Charge do Cazo (Blog do AFTM)

Carlos Petrocilo
Gabriela Echenique
Folha

Ministros do STF (Supremo Tribunal Federal) e observadores da corte avaliam que a proposta do ministro Edson Fachin de criar um código de conduta para integrantes da corte ficou definitivamente inviabilizada após a traumática sessão desta terça-feira (15).

O nível de agressividade entre as diferentes alas da corte e a quebra de confiança interna devem enterrar qualquer possibilidade de que a medida, que já era polêmica, seja implementada.

ARTICULAÇÃO – Interlocutores dos ministros do Supremo afirmam, sob reserva, que a postura de Fachin durante o julgamento evidenciou que ele não tem condições de articular um eventual código de ética para os ministros.

O sentimento é que o presidente da corte sai enfraquecido perante os colegas. Não há clima neste momento para cumprir a previsão de apresentar uma versão do manual após a eleição, até porque a crise gerada pelo ex-banqueiro Daniel Vorcaro não deve passar tão cedo.

CONVERGÊNCIA – A crise também expõe uma dificuldade mais profunda: a de reconstruir algum grau de convergência interna em uma Corte marcada por divergências cada vez mais públicas. A proposta de Fachin dependia não apenas de uma formulação jurídica, mas de um mínimo de consenso entre os ministros sobre limites de comportamento, transparência e convivência institucional. Depois do embate de terça-feira, esse consenso parece ainda mais distante.

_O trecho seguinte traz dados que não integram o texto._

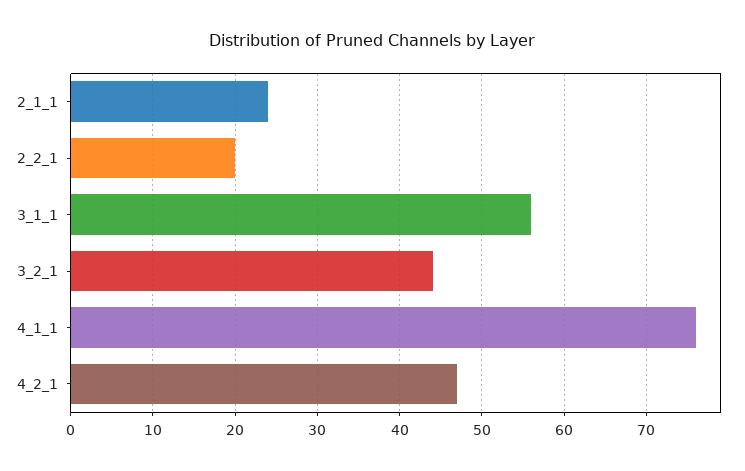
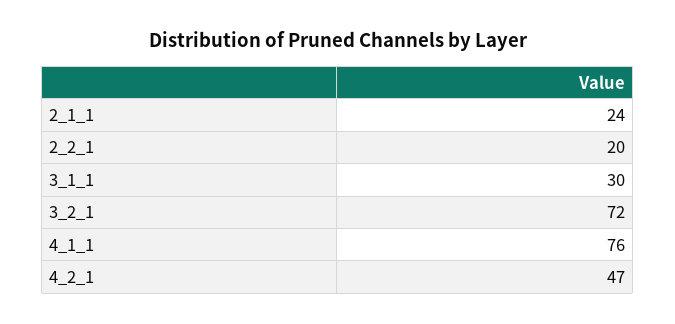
3_1_1: 56 -> 30
3_2_1: 44 -> 72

Além disso, o episódio envolvendo Vorcaro ampliou as tensões em torno de informações, investigações e procedimentos que atingem diferentes integrantes do Supremo. Enquanto não houver uma acomodação dessas disputas, qualquer tentativa de estabelecer novas regras de conduta corre o risco de ser interpretada dentro da própria Corte como parte do conflito interno.

O desafio de Fachin, portanto, deixou de ser apenas elaborar um código: passou a ser recuperar as condições políticas e institucionais para que ele possa ser discutido pelos próprios ministros.